On January the 8th, 1811, Delondes attempted to murder his master, Col. Manuel Andry while other slaves hacked appart his son. Andry was able to escape across the Mississippi River despite suffering an axe wound to the head. Likewise the slaves of other nearby plantations revolted and sent their masters fleeing into the swamps. The rebel slaves grabbed whatever weapons they could, mostly farm tools such as machetes, pitchforks, axes, and sickles, while some acquired firearms pilfered from plantation armories. The slaves then marched along the main roadway besdie the Mississippi River towards New Orleans, burning plantations and crops, beating on drums, and chanting traditional African war cries. After a day, their numbers swelled to around 500 men and women. One notable white planter named Jean-Francois Trepagnier, who had a reputation as a particularly cruel slave master, chose to stand his ground by sitting on his porch on a rocking chair, armed with a musket waiting for the slave army to arrive. Who knows what he thought he could accomplish alone, but when the slaves arrived he fired his musket and missed. One of his slaves snuck behind him and buried an hatchet into his skull, then he was dismembered.

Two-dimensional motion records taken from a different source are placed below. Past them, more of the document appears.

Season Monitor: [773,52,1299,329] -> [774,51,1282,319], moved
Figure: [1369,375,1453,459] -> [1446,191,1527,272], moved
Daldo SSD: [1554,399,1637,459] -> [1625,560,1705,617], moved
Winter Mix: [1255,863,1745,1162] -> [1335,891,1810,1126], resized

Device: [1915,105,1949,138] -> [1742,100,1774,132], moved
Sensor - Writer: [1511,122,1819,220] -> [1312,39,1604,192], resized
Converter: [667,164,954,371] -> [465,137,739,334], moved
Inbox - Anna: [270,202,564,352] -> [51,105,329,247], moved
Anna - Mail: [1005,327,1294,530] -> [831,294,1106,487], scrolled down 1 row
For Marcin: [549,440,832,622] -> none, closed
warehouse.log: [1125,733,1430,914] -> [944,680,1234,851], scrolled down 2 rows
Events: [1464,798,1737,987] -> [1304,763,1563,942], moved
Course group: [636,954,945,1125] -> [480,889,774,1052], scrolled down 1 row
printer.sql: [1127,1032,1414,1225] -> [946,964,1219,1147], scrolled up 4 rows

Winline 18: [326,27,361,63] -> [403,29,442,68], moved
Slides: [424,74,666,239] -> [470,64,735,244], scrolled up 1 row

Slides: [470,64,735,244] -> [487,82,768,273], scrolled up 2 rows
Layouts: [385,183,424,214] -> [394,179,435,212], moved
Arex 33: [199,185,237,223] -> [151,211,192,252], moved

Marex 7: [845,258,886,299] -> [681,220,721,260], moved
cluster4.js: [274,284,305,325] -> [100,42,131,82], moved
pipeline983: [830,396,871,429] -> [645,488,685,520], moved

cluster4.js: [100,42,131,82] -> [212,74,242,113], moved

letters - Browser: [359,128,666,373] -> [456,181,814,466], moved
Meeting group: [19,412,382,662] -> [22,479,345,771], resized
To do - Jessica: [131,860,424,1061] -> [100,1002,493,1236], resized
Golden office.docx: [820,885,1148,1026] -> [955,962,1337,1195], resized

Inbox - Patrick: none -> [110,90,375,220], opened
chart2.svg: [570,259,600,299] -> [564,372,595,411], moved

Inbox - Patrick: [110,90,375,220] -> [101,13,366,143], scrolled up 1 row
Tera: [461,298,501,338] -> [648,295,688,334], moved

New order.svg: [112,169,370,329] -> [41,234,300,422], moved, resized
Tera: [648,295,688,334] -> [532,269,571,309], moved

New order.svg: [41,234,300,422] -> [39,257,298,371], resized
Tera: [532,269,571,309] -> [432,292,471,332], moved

Meanwhile white planters fled their plantations for New Orleans, causing panic to sweep through the city. The locals formed a militia force of two companies bolstered by 30 US Army soldiers. They were led by General Wade Hampton, who was then the largest slaveholder in the US at the time. They marched out to meet the oncoming slave army. The slave army made a tactical retreat east to fight on better ground. However Col. Andry had returned from the southern bank of the Mississippi with a force of planter milita and attacked the slave army’s rear. Surrounded on both sides by an enemy that was better organized and better armed, the slaves didn’t stand a chance. After a short battle the slaves broke and ran for the swamps. Around 95 slaves were killed in the battle. The rest would be hunted down by dogs and when captured, executed by hanging or by firing squad. Charles Deslondes was personally tortured and executed by Col. Andry. His hands were chopped off, he was shot in the legs, then he was thrown alive into a fire.
After the rebellion the corpses of the rebel slaves were beheaded, their heads set atop pikes lining the road over which the slave army had marched along the Mississippi all the way from the Andry Plantation where the rebellion had started to the French Quarter 20 miles away.